Amundi said it had produced a “sharp improvement” in annual results again, despite an unfavourable environment for asset management.
The firm achieved a 25% increase in accounting net income in 2018, which rose to €855 million.
Net asset management revenues fell slightly (0.7%), but Amundi looks positively on this “almost stable” figure given market conditions, which saw inflows heavily reduce as the year progressed.
Inflows remained high overall, the firm said, at €42 billion – with €36 billion of this channeled into non-money market products.
But most flows were at the beginning of the year (€39.8 billion in the first quarter), falling to €2.6 billon, then €6.1 billion and finally an outflow of €6.5 billion in the final quarter. Amundi described this pattern, with most flows at the start of the year, as “particularly unusual” but consistent with the wider market.
The firm highlighted positive inflows from international retail business, particularly in Asia where the firm has joint ventures, and the €4.3 billion seen in Italy thanks to its partnership with UniCredit, the bank that Amundi bought Pioneer Investments from.
The Pioneer integration is almost complete and is adding €175 million of synergies a year.

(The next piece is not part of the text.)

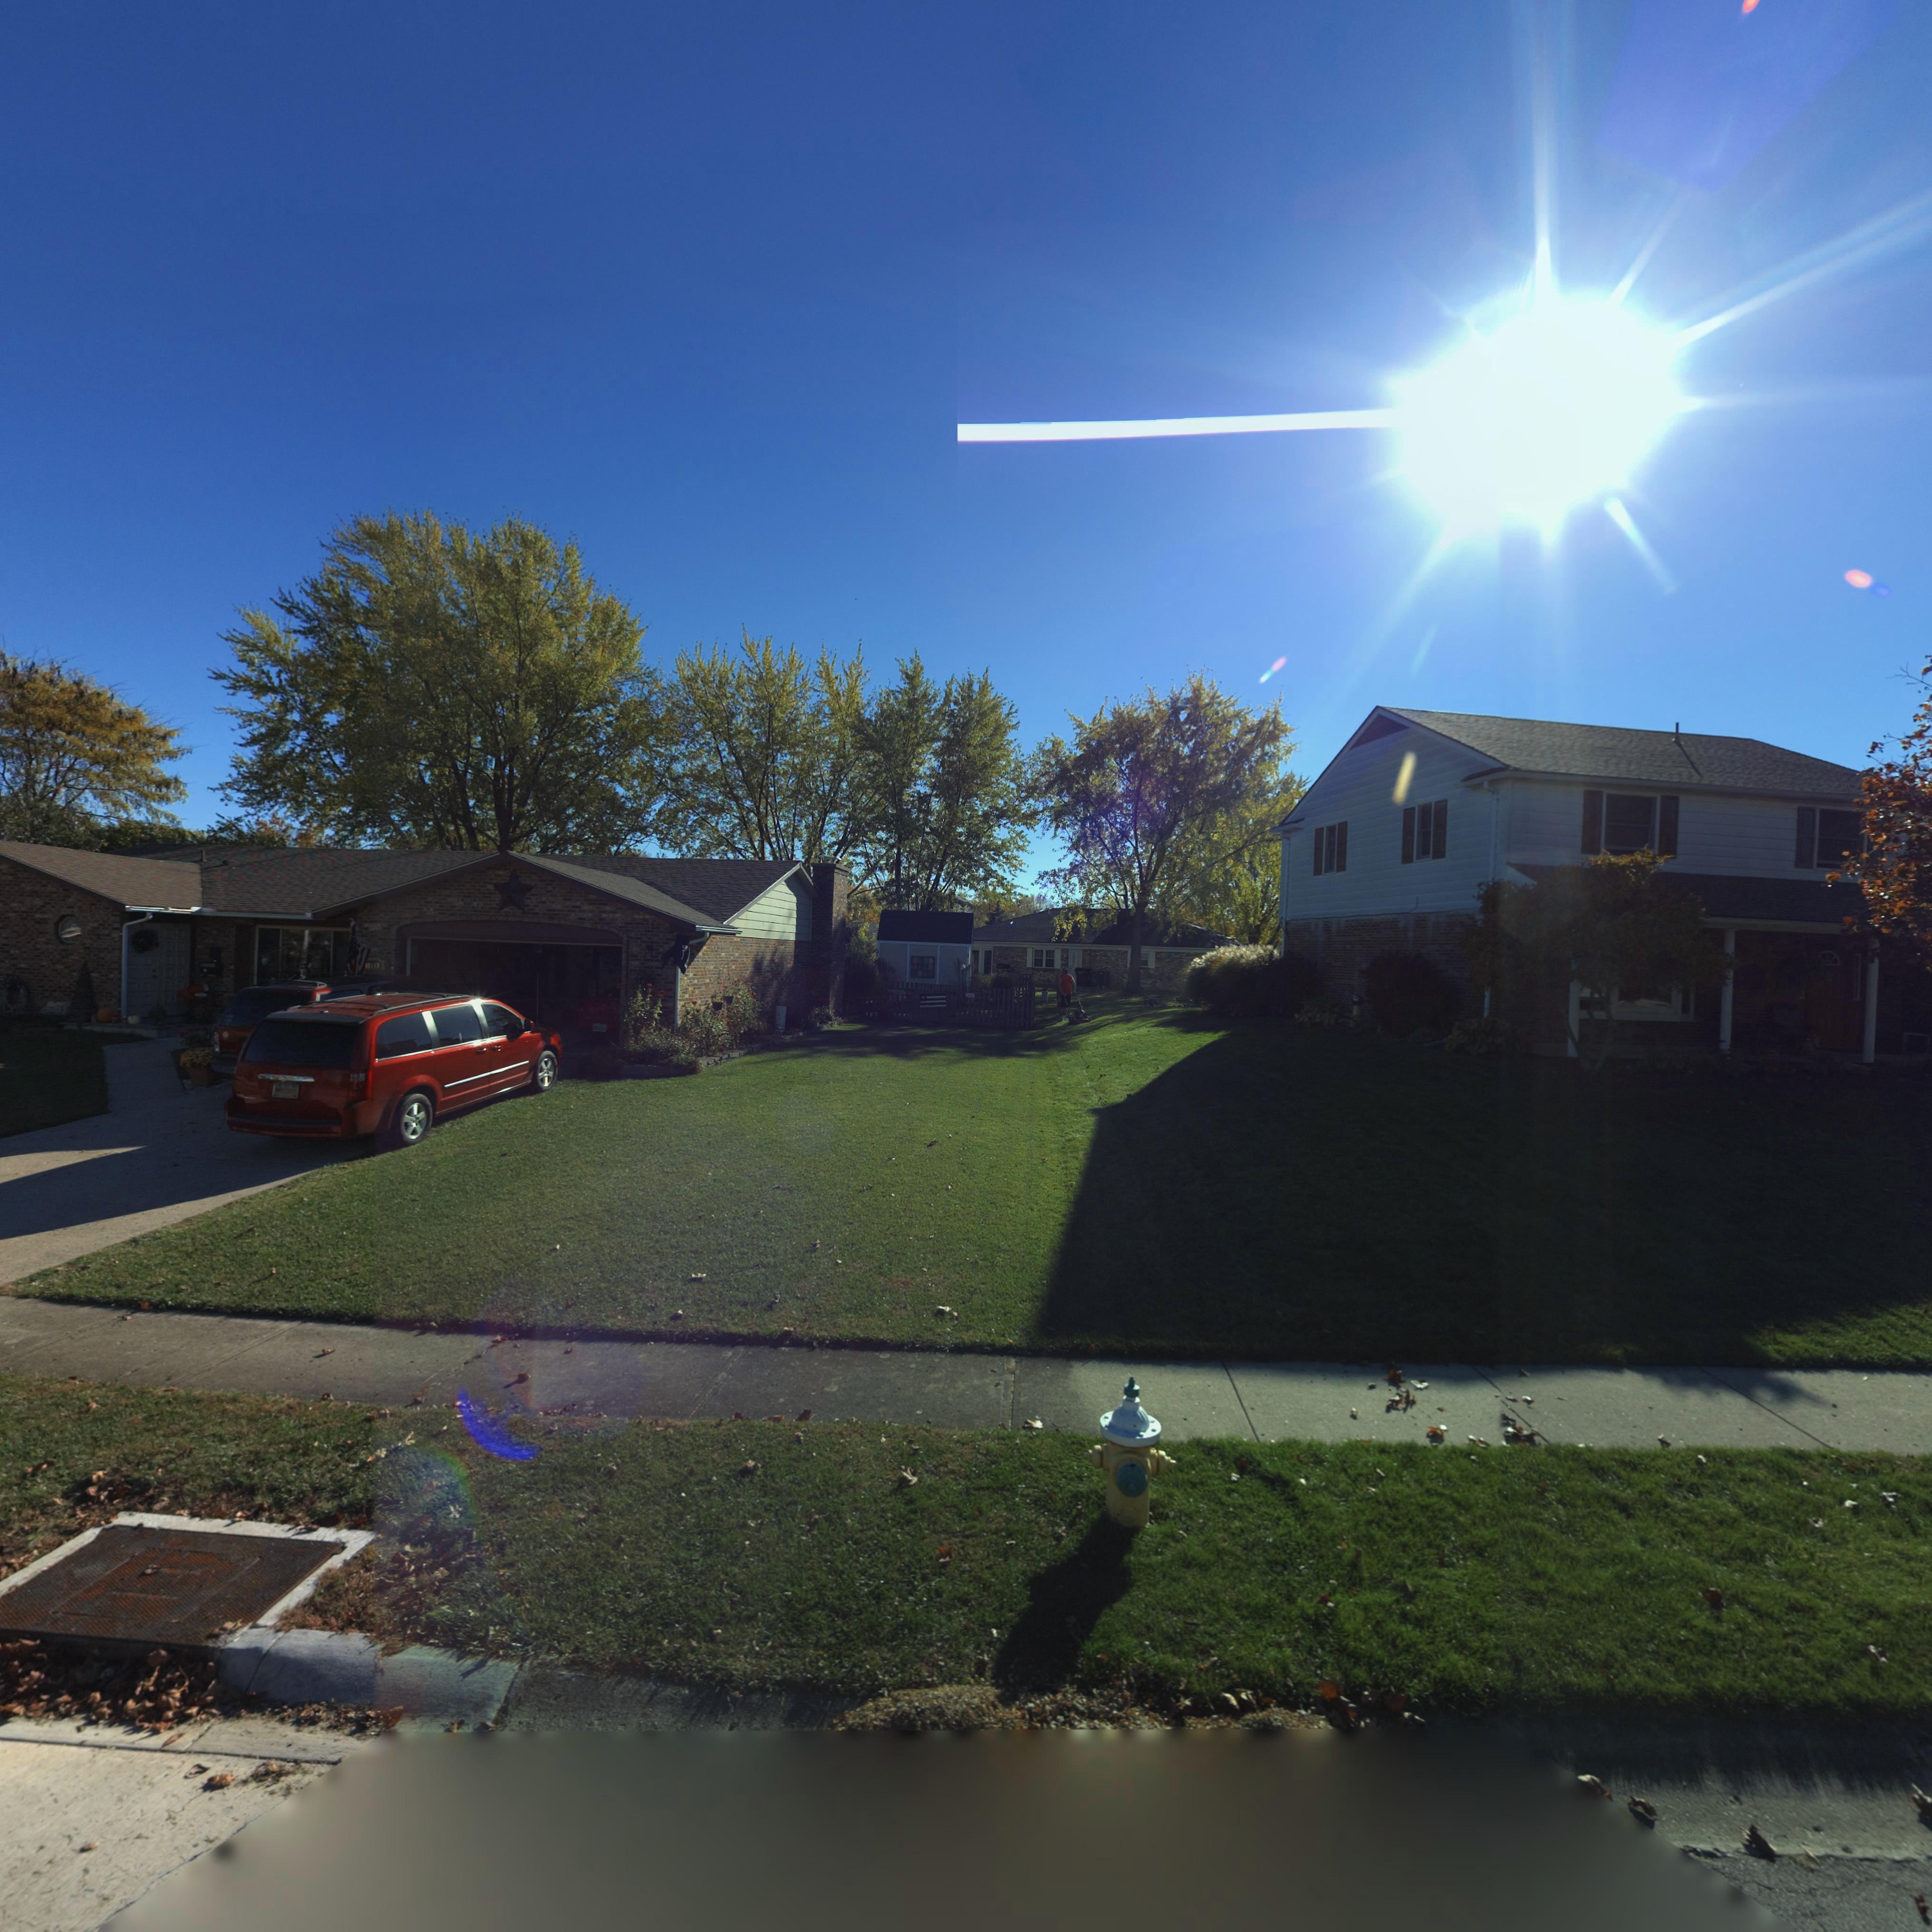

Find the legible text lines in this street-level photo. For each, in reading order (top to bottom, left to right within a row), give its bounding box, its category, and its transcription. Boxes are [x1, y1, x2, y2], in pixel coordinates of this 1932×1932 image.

[364, 962, 380, 969] StreetNumber: *61**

Retail contributed most to the inflows – €30.7 billion – compared to institutional, which added €11 billion and includes corporates and sovereigns.
Asset under management ended the year at €1,425 billion – down by about €1 billion on last year, and after a third-quarter peak of €1,475 billion.
Yves Perrier, chief executive, said: “Despite an unfavourable market environment, Amundi’s results increased sharply once again in 2018.”
There were two factors behind this improvement, he said.
“First, business momentum remained strong, despite the market context, and benefited from Amundi’s significant international presence, particularly in Asia.
“Second, the Pioneer integration has been a success, and the acquisition has significantly strengthened Amundi’s business model. The integration was executed quickly and competently, and therefore the total amount of synergies has been increased to €175 million per year.”